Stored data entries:

%%

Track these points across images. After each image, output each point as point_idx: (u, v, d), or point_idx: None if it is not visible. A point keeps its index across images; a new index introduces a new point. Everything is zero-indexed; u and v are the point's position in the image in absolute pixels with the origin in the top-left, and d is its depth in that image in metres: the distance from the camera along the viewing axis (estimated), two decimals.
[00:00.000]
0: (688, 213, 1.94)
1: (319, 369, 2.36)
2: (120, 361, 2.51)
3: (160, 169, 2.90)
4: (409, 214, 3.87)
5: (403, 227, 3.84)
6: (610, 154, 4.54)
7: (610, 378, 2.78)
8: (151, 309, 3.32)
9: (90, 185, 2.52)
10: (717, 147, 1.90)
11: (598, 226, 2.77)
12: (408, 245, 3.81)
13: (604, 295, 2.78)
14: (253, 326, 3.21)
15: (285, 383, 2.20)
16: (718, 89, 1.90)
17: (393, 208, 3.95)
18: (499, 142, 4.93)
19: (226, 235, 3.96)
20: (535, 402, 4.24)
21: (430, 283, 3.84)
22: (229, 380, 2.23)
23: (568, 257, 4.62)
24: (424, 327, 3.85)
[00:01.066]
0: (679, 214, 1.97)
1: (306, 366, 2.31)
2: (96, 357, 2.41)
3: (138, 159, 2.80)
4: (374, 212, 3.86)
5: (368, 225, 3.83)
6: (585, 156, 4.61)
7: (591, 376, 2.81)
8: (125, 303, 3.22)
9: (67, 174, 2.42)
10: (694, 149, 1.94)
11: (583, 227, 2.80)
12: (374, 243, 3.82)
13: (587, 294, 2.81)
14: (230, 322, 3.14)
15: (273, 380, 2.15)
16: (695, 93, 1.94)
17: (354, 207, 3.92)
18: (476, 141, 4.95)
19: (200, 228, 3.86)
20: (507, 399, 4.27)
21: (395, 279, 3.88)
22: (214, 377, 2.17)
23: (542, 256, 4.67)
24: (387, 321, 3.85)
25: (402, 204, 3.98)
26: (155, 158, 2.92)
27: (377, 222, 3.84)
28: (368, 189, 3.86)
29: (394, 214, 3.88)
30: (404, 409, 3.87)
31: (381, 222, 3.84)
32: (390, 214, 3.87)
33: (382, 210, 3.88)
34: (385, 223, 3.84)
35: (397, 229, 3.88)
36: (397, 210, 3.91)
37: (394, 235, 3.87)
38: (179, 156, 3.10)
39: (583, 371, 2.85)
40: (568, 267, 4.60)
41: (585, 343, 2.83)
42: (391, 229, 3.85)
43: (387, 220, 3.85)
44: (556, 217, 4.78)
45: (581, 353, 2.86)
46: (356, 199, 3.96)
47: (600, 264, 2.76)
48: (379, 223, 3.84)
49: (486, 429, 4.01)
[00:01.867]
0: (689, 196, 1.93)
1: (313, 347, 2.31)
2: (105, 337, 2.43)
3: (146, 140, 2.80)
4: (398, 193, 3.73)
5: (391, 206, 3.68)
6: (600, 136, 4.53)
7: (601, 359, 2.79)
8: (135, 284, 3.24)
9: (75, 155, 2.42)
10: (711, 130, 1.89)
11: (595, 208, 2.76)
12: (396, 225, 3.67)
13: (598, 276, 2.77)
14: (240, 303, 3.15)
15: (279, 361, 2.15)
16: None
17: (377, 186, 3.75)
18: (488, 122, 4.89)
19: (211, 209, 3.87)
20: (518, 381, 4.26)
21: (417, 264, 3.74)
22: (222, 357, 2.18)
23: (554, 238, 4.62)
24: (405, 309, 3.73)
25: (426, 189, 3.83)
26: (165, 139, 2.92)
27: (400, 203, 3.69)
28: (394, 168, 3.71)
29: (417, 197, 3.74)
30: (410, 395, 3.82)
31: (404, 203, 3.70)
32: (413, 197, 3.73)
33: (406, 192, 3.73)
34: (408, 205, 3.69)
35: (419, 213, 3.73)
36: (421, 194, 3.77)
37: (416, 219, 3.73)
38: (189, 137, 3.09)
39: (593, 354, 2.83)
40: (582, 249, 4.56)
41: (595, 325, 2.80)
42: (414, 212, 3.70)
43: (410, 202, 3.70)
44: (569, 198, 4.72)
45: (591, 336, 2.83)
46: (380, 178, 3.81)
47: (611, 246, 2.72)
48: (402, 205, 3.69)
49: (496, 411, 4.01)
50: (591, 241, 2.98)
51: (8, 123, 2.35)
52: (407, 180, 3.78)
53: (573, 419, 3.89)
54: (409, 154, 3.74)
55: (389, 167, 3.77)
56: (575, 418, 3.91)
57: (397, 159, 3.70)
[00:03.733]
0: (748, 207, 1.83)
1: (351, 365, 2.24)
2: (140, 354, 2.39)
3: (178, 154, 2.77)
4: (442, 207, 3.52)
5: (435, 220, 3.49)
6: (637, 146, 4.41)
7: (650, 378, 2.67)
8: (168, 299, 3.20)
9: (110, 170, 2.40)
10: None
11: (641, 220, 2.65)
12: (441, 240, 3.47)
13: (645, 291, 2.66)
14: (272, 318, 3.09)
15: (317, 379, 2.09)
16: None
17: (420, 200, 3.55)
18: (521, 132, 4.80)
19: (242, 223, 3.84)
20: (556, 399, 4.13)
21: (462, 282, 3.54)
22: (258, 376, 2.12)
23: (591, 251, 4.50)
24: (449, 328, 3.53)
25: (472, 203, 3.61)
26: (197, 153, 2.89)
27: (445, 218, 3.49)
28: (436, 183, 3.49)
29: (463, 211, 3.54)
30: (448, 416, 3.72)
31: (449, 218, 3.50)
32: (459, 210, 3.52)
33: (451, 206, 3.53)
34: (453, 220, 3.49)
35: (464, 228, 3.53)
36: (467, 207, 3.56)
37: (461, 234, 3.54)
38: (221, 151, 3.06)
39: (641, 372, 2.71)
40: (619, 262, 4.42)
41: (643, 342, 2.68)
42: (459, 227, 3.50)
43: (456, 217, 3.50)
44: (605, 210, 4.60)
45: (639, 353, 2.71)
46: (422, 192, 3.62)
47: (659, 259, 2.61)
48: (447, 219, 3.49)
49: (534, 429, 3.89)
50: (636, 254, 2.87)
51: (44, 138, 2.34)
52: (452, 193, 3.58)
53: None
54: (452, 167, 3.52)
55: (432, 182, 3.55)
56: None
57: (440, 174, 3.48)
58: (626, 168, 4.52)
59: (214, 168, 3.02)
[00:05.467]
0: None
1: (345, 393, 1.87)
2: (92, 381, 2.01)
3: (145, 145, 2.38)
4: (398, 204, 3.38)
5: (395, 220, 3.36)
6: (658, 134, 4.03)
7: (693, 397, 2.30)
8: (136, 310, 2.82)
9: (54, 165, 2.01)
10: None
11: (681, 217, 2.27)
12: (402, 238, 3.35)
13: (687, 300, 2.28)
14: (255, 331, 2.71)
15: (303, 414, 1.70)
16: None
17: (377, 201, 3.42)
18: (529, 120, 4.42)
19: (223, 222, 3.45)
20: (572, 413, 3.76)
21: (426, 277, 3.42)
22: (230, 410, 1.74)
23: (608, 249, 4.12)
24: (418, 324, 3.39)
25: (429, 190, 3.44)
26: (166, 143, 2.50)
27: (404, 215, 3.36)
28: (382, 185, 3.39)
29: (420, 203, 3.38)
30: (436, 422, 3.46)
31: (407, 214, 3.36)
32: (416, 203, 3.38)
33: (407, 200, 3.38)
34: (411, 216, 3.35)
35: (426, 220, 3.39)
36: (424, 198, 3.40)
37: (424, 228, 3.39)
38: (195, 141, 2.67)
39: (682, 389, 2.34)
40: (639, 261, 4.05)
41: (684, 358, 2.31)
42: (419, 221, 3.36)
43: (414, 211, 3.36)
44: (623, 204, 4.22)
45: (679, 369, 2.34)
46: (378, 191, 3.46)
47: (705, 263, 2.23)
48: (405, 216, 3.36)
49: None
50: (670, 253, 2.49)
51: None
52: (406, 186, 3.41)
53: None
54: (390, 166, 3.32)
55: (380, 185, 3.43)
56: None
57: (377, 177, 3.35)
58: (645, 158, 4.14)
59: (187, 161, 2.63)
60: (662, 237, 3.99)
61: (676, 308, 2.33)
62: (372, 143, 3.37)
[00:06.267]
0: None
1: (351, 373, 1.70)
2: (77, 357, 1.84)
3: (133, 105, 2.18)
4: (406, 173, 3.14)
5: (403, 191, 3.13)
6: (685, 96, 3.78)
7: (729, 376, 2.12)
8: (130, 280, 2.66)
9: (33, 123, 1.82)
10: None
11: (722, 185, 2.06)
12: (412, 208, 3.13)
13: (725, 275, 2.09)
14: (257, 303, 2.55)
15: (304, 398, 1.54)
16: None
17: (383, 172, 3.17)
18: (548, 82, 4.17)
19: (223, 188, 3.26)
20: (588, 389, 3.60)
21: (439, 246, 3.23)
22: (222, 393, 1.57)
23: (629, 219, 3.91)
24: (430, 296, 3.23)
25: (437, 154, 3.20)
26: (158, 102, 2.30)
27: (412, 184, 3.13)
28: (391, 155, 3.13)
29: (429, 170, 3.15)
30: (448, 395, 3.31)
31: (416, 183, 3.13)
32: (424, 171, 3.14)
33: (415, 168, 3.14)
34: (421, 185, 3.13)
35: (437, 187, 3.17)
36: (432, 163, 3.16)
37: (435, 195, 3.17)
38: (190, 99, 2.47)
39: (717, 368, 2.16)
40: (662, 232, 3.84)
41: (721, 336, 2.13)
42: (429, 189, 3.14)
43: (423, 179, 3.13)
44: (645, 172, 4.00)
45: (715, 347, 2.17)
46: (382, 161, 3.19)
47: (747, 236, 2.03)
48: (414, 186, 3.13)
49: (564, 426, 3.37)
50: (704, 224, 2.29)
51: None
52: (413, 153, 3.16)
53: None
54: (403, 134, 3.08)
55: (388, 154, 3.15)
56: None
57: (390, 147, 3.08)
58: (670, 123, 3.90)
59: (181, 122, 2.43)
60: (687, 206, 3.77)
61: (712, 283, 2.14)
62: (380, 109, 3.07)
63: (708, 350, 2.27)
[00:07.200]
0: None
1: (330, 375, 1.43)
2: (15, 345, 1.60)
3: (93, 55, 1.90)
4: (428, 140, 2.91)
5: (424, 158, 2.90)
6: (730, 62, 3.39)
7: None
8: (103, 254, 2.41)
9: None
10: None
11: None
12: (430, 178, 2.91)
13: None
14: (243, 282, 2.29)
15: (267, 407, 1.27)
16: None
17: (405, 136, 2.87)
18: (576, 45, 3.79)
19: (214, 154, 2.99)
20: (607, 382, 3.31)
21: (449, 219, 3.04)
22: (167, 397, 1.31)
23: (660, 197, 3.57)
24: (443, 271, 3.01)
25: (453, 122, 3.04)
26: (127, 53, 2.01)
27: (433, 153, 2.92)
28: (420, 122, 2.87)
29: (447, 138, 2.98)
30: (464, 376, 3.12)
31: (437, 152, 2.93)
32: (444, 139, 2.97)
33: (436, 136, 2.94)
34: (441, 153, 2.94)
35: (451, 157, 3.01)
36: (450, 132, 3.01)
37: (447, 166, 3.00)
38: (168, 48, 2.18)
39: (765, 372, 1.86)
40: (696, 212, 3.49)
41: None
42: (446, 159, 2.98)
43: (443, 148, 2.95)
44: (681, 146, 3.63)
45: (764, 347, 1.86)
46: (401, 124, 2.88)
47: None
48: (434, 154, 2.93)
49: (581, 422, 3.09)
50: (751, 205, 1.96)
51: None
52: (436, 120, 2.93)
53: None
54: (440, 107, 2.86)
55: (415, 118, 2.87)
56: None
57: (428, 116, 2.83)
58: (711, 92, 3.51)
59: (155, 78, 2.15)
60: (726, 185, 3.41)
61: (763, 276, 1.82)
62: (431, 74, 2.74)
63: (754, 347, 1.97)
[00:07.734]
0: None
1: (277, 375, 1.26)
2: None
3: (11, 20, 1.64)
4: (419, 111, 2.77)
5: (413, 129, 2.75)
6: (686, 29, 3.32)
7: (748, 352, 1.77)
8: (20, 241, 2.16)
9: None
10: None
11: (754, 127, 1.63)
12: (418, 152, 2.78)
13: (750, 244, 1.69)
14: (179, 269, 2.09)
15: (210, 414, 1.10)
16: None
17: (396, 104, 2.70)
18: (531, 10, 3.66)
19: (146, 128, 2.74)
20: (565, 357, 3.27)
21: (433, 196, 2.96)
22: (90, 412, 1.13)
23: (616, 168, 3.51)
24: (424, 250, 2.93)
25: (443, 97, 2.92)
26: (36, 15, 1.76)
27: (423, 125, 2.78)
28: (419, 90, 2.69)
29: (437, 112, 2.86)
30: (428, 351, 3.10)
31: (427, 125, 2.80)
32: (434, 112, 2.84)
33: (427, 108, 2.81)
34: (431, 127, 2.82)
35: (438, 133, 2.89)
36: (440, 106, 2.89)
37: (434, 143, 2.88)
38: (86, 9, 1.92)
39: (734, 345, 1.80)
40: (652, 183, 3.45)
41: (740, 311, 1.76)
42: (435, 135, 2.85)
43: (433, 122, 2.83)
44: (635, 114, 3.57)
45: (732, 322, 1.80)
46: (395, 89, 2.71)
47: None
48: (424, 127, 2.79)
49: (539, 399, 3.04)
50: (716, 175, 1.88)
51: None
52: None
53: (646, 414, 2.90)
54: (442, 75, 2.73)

%%

Problem details:
There is a line above that contains "52: (436, 120, 2.93)". Copy it and all later lines through the last, exactly, and leave out the rest.

Result below:
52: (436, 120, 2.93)
53: None
54: (440, 107, 2.86)
55: (415, 118, 2.87)
56: None
57: (428, 116, 2.83)
58: (711, 92, 3.51)
59: (155, 78, 2.15)
60: (726, 185, 3.41)
61: (763, 276, 1.82)
62: (431, 74, 2.74)
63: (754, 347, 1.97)
[00:07.734]
0: None
1: (277, 375, 1.26)
2: None
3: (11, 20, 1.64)
4: (419, 111, 2.77)
5: (413, 129, 2.75)
6: (686, 29, 3.32)
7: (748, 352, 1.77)
8: (20, 241, 2.16)
9: None
10: None
11: (754, 127, 1.63)
12: (418, 152, 2.78)
13: (750, 244, 1.69)
14: (179, 269, 2.09)
15: (210, 414, 1.10)
16: None
17: (396, 104, 2.70)
18: (531, 10, 3.66)
19: (146, 128, 2.74)
20: (565, 357, 3.27)
21: (433, 196, 2.96)
22: (90, 412, 1.13)
23: (616, 168, 3.51)
24: (424, 250, 2.93)
25: (443, 97, 2.92)
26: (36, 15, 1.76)
27: (423, 125, 2.78)
28: (419, 90, 2.69)
29: (437, 112, 2.86)
30: (428, 351, 3.10)
31: (427, 125, 2.80)
32: (434, 112, 2.84)
33: (427, 108, 2.81)
34: (431, 127, 2.82)
35: (438, 133, 2.89)
36: (440, 106, 2.89)
37: (434, 143, 2.88)
38: (86, 9, 1.92)
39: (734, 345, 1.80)
40: (652, 183, 3.45)
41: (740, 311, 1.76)
42: (435, 135, 2.85)
43: (433, 122, 2.83)
44: (635, 114, 3.57)
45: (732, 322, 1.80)
46: (395, 89, 2.71)
47: None
48: (424, 127, 2.79)
49: (539, 399, 3.04)
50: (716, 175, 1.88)
51: None
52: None
53: (646, 414, 2.90)
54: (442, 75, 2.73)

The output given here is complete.